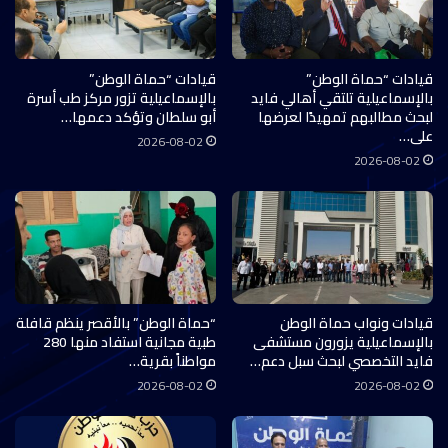
قيادات “حماة الوطن”
قيادات “حماة الوطن”
بالإسماعيلية تلتقي أهالي فايد
بالإسماعيلية تزور مركز طب أسرة
لبحث مطالبهم تمهيدًا لعرضها
أبو سلطان وتؤكد دعمها…
على…
2026-08-02
2026-08-02
قيادات ونواب حماة الوطن
“حماة الوطن” بالأقصر ينظم قافلة
بالإسماعيلية يزورون مستشفى
طبية مجانية استفاد منها 280
فايد التخصصي لبحث سبل دعم…
مواطناً بقرية…
2026-08-02
2026-08-02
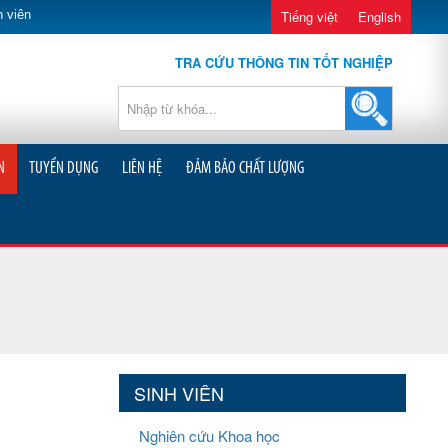
 viên
Tiếng việt
English
TRA CỨU THÔNG TIN TỐT NGHIỆP
N
TUYỂN DỤNG
LIÊN HỆ
ĐẢM BẢO CHẤT LƯỢNG
SINH VIÊN
Nghiên cứu Khoa học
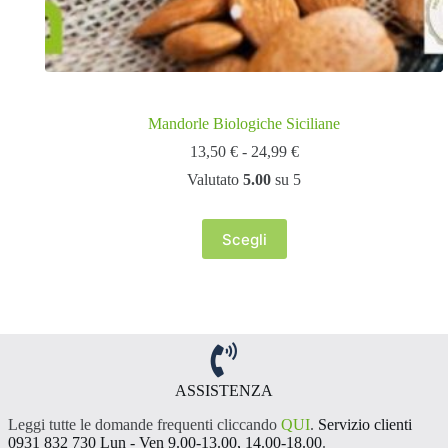
Mandorle Biologiche Siciliane
Fascia
13,50
€
-
24,99
€
di
Valutato
5.00
su 5
prezzo:
da
13,50 €
Scegli
a
Questo
24,99 €
prodotto
ha
più
varianti.
Le
opzioni
possono
essere
ASSISTENZA
scelte
Leggi tutte le domande frequenti cliccando
QUI
.
Servizio clienti
nella
0931 832 730 Lun - Ven 9.00-13.00, 14.00-18.00
.
pagina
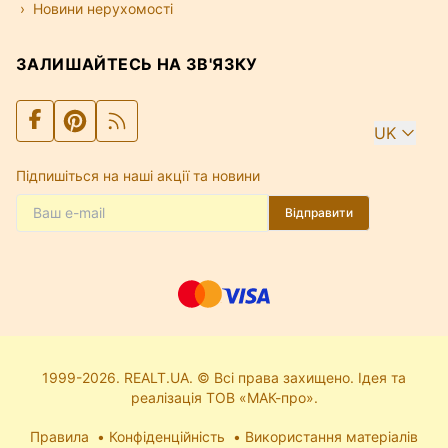
Новини нерухомості
ЗАЛИШАЙТЕСЬ НА ЗВ'ЯЗКУ
UK
Підпишіться на наші акції та новини
Відправити
1999-2026. REALT.UA. © Всі права захищено. Ідея та
реалізація ТОВ «МАК-про».
Правила
Конфіденційність
Використання матеріалів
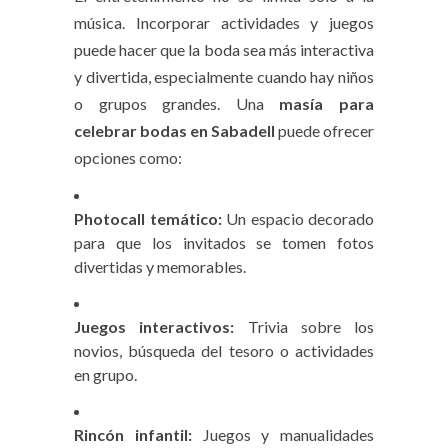
música. Incorporar actividades y juegos
puede hacer que la boda sea más interactiva
y divertida, especialmente cuando hay niños
o grupos grandes. Una
masía para
celebrar bodas en Sabadell
puede ofrecer
opciones como:
Photocall temático:
Un espacio decorado
para que los invitados se tomen fotos
divertidas y memorables.
Juegos interactivos:
Trivia sobre los
novios, búsqueda del tesoro o actividades
en grupo.
Rincón infantil:
Juegos y manualidades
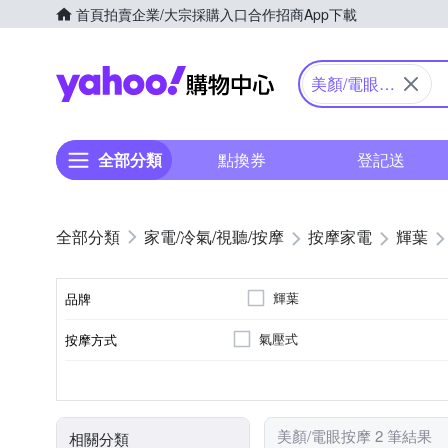
首頁
拍賣
企業/大宗採購入口
合作招商
App下載
Yahoo購物中心
美顏/電眼按
摩
全部分類
點換券
登記送
家電/冷氣/視聽/按摩
按摩家電
輝葉
輝葉
品牌
氣壓式
按摩方式
品牌名稱
眼部
溫熱功能
無
充電式
眼部按摩機
音樂播放
臉部按摩機
按摩部位
特殊功能
遙控器
電源類型
顏色
類型
美顏/電眼按摩 2 筆結果
相關分類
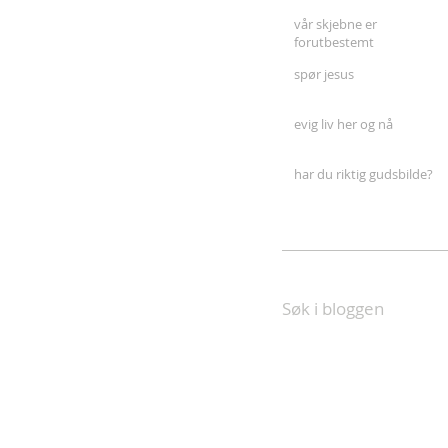
vår skjebne er
forutbestemt
spør jesus
evig liv her og nå
har du riktig gudsbilde?
Søk i bloggen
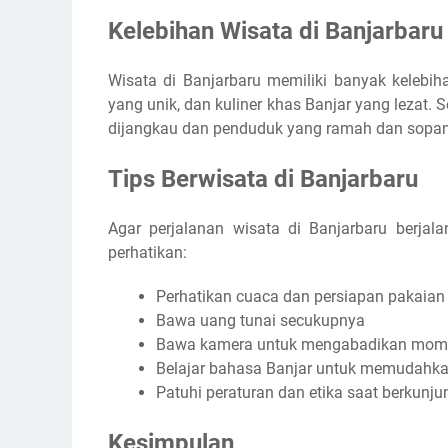
Kelebihan Wisata di Banjarbaru
Wisata di Banjarbaru memiliki banyak kelebih
yang unik, dan kuliner khas Banjar yang lezat. 
dijangkau dan penduduk yang ramah dan sopan
Tips Berwisata di Banjarbaru
Agar perjalanan wisata di Banjarbaru berjala
perhatikan:
Perhatikan cuaca dan persiapan pakaian
Bawa uang tunai secukupnya
Bawa kamera untuk mengabadikan mome
Belajar bahasa Banjar untuk memudahk
Patuhi peraturan dan etika saat berkunju
Kesimpulan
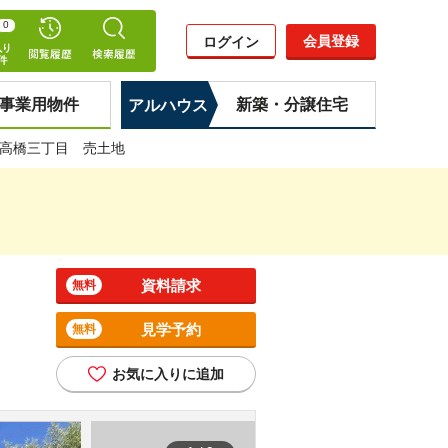
0
会員登録
ログイン
事業用物件
新築・分譲住宅
アルハウス
高橋三丁目 売土地
資料請求
無料
見学予約
無料
お気に入りに追加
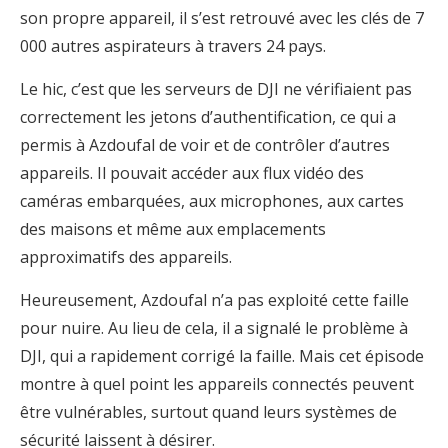
son propre appareil, il s’est retrouvé avec les clés de 7
000 autres aspirateurs à travers 24 pays.
Le hic, c’est que les serveurs de DJI ne vérifiaient pas
correctement les jetons d’authentification, ce qui a
permis à Azdoufal de voir et de contrôler d’autres
appareils. Il pouvait accéder aux flux vidéo des
caméras embarquées, aux microphones, aux cartes
des maisons et même aux emplacements
approximatifs des appareils.
Heureusement, Azdoufal n’a pas exploité cette faille
pour nuire. Au lieu de cela, il a signalé le problème à
DJI, qui a rapidement corrigé la faille. Mais cet épisode
montre à quel point les appareils connectés peuvent
être vulnérables, surtout quand leurs systèmes de
sécurité laissent à désirer.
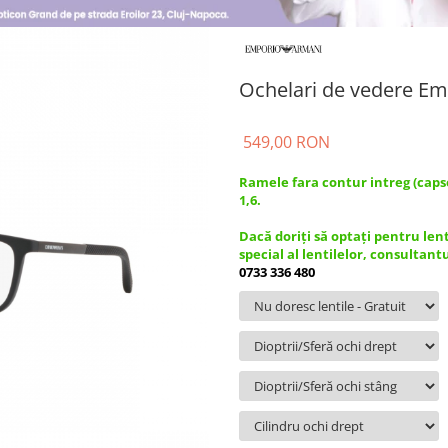
Ochelari de vedere E
549,00 RON
Ramele fara contur intreg (caps
1,6.
Dacă doriți să optați pentru len
special al lentilelor, consultant
0733 336 480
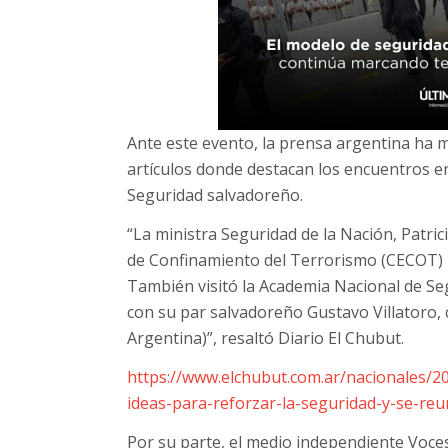
Ante este evento, la prensa argentina ha m
artículos donde destacan los encuentros ent
Seguridad salvadoreño.
“La ministra Seguridad de la Nación, Patricia
de Confinamiento del Terrorismo (CECOT) 
También visitó la Academia Nacional de Se
con su par salvadoreño Gustavo Villatoro, c
Argentina)”, resaltó Diario El Chubut.
https://www.elchubut.com.ar/nacionales/20
ideas-para-reforzar-la-seguridad-y-se-reu
Por su parte, el medio independiente Voces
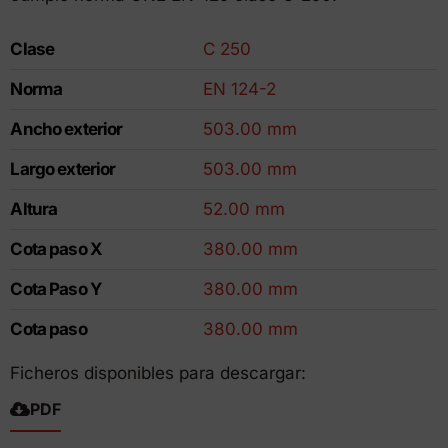
Clase
C 250
Norma
EN 124-2
Ancho exterior
503.00 mm
Largo exterior
503.00 mm
Altura
52.00 mm
Cota paso X
380.00 mm
Cota Paso Y
380.00 mm
Cota paso
380.00 mm
Ficheros disponibles para descargar:
PDF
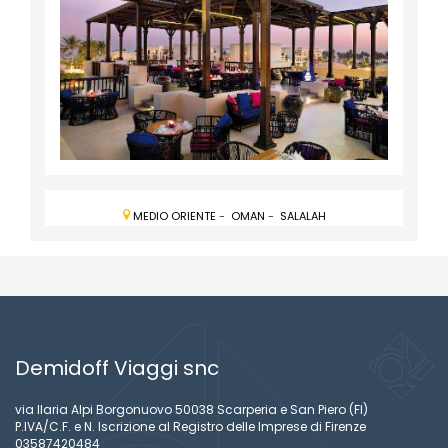
MEDIO ORIENTE
-
OMAN
-
SALALAH
Demidoff Viaggi snc
via Ilaria Alpi Borgonuovo 50038 Scarperia e San Piero (FI)
P.IVA/C.F. e N. Iscrizione al Registro delle Imprese di Firenze
03587420484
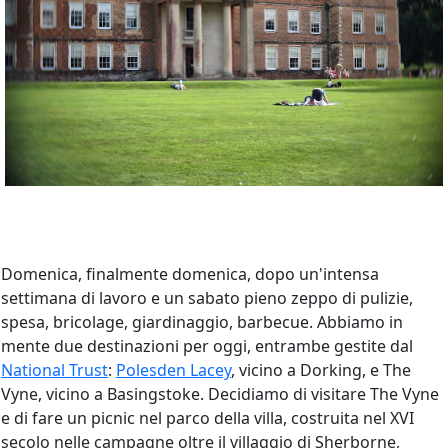
Domenica, finalmente domenica, dopo un'intensa
settimana di lavoro e un sabato pieno zeppo di pulizie,
spesa, bricolage, giardinaggio, barbecue. Abbiamo in
mente due destinazioni per oggi, entrambe gestite dal
National Trust
:
Polesden Lacey
, vicino a Dorking, e The
Vyne, vicino a Basingstoke. Decidiamo di visitare The Vyne
e di fare un picnic nel parco della villa, costruita nel XVI
secolo nelle campagne oltre il villaggio di Sherborne,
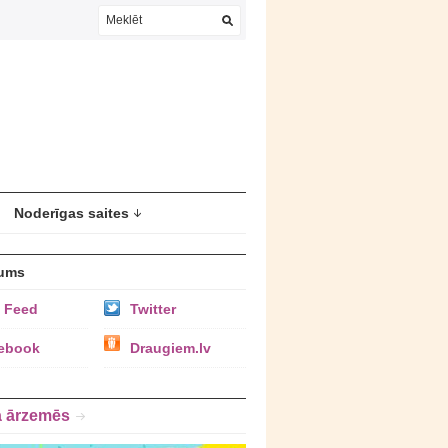
Noderīgas saites
ums
 Feed
Twitter
ebook
Draugiem.lv
a ārzemēs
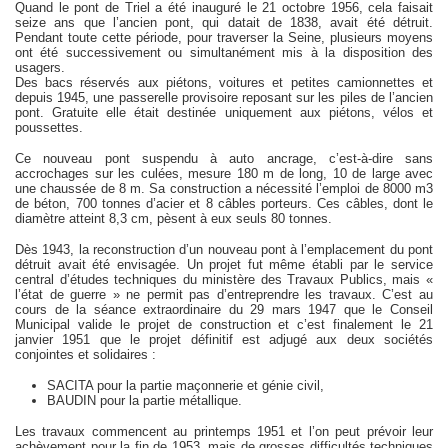
Quand le pont de Triel a été inauguré le 21 octobre 1956, cela faisait
seize ans que l’ancien pont, qui datait de 1838, avait été détruit.
Pendant toute cette période, pour traverser la Seine, plusieurs moyens
ont été successivement ou simultanément mis à la disposition des
usagers.
Des bacs réservés aux piétons, voitures et petites camionnettes et
depuis 1945, une passerelle provisoire reposant sur les piles de l’ancien
pont. Gratuite elle était destinée uniquement aux piétons, vélos et
poussettes.
Ce nouveau pont suspendu à auto ancrage, c’est-à-dire sans
accrochages sur les culées, mesure 180 m de long, 10 de large avec
une chaussée de 8 m. Sa construction a nécessité l’emploi de 8000 m3
de béton, 700 tonnes d’acier et 8 câbles porteurs. Ces câbles, dont le
diamètre atteint 8,3 cm, pèsent à eux seuls 80 tonnes.
Dès 1943, la reconstruction d’un nouveau pont à l’emplacement du pont
détruit avait été envisagée. Un projet fut même établi par le service
central d’études techniques du ministère des Travaux Publics, mais «
l’état de guerre » ne permit pas d’entreprendre les travaux. C’est au
cours de la séance extraordinaire du 29 mars 1947 que le Conseil
Municipal valide le projet de construction et c’est finalement le 21
janvier 1951 que le projet définitif est adjugé aux deux sociétés
conjointes et solidaires :
SACITA pour la partie maçonnerie et génie civil,
BAUDIN pour la partie métallique.
Les travaux commencent au printemps 1951 et l’on peut prévoir leur
achèvement pour la fin de 1953, mais de grosses difficultés techniques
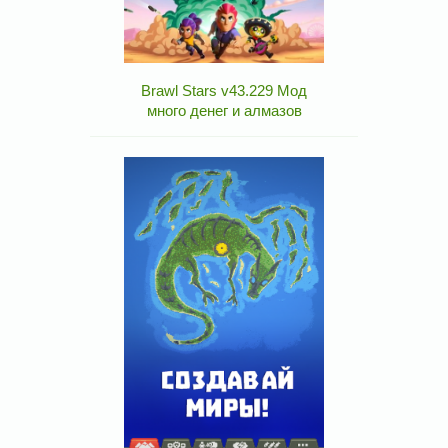
Brawl Stars v43.229 Мод
много денег и алмазов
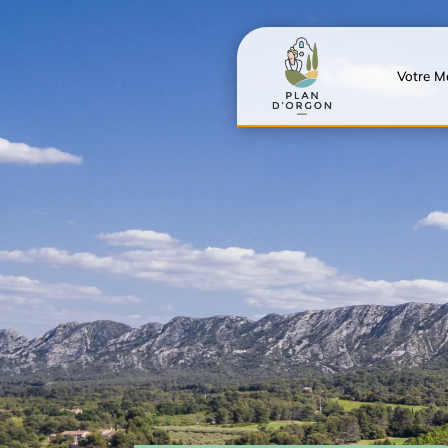
Votre Ma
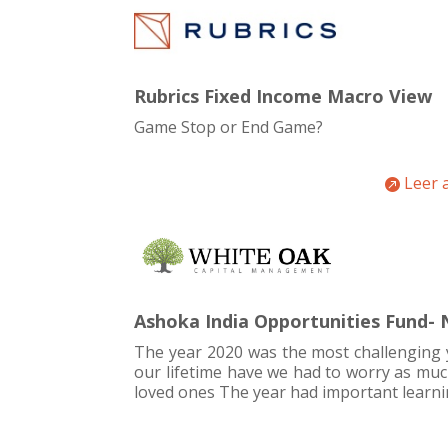
Rubrics Fixed Income Macro View
Game Stop or End Game?
Leer 
Ashoka India Opportunities Fund-
The year 2020 was the most challenging 
our lifetime have we had to worry as muc
loved ones The year had important learni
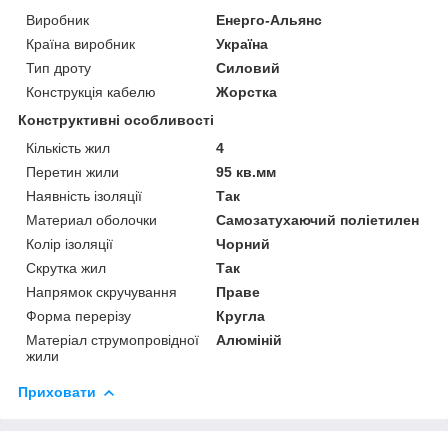
Виробник
Енерго-Альянс
Країна виробник
Україна
Тип дроту
Силовий
Конструкція кабелю
Жорстка
Конструктивні особливості
Кількість жил
4
Перетин жили
95 кв.мм
Наявність ізоляції
Так
Материал оболочки
Самозатухаючий поліетилен
Колір ізоляції
Чорний
Скрутка жил
Так
Напрямок скручування
Праве
Форма перерізу
Кругла
Матеріал струмопровідної
Алюміній
жили
Приховати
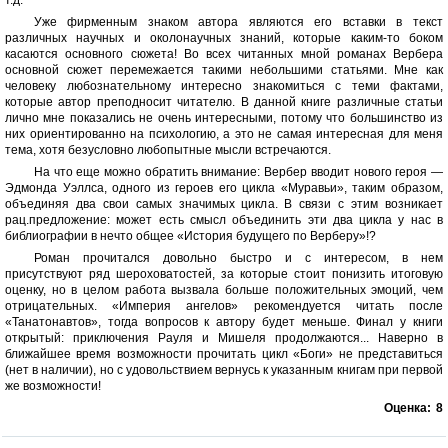
т.д.
Уже фирменным знаком автора являются его вставки в текст
различных научных и околонаучных знаний, которые каким-то боком
касаются основного сюжета! Во всех читанных мной романах Вербера
основной сюжет перемежается такими небольшими статьями. Мне как
человеку любознательному интересно знакомиться с теми фактами,
которые автор преподносит читателю. В данной книге различные статьи
лично мне показались не очень интересными, потому что большинство из
них ориентированно на психологию, а это не самая интересная для меня
тема, хотя безусловно любопытные мысли встречаются.
На что еще можно обратить внимание: Вербер вводит нового героя —
Эдмонда Уэллса, одного из героев его цикла «Муравьи», таким образом,
объединяя два свои самых значимых цикла. В связи с этим возникает
рац.предложение: может есть смысл объединить эти два цикла у нас в
библиографии в нечто общее «История будущего по Верберу»!?
Роман прочитался довольно быстро и с интересом, в нем
присутствуют ряд шероховатостей, за которые стоит понизить итоговую
оценку, но в целом работа вызвала больше положительных эмоций, чем
отрицательных. «Империя ангелов» рекомендуется читать после
«Танатонавтов», тогда вопросов к автору будет меньше. Финал у книги
открытый: приключения Рауля и Мишеля продолжаются... Наверно в
ближайшее время возможности прочитать цикл «Боги» не представиться
(нет в наличии), но с удовольствием вернусь к указанным книгам при первой
же возможности!
Оценка:
8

▸ **What to work on**
Reproduce the entries exactly, from the line with "achèvement pour la" to the line with "тема, хотя безусловно", both lines included, keeping no pictures.

▸ **Problem solution**
achèvement pour la fin de 1953, mais de grosses difficultés techniques
Brawl Stars v43.229 Мод
много денег и алмазов
Votre Ma
Rubrics Fixed Income Macro View
Game Stop or End Game?
Leer 
Ashoka India Opportunities Fund-
The year 2020 was the most challenging 
our lifetime have we had to worry as muc
loved ones The year had important learni
Виробник
Енерго-Альянс
Країна виробник
Україна
Тип дроту
Силовий
Конструкція кабелю
Жорстка
Конструктивні особливості
Кількість жил
4
Перетин жили
95 кв.мм
Наявність ізоляції
Так
Материал оболочки
Самозатухаючий поліетилен
Колір ізоляції
Чорний
Скрутка жил
Так
Напрямок скручування
Праве
Форма перерізу
Кругла
Матеріал струмопровідної
Алюміній
жили
Приховати
т.д.
Уже фирменным знаком автора являются его вставки в текст
различных научных и околонаучных знаний, которые каким-то боком
касаются основного сюжета! Во всех читанных мной романах Вербера
основной сюжет перемежается такими небольшими статьями. Мне как
человеку любознательному интересно знакомиться с теми фактами,
которые автор преподносит читателю. В данной книге различные статьи
лично мне показались не очень интересными, потому что большинство из
них ориентированно на психологию, а это не самая интересная для меня
тема, хотя безусловно любопытные мысли встречаются.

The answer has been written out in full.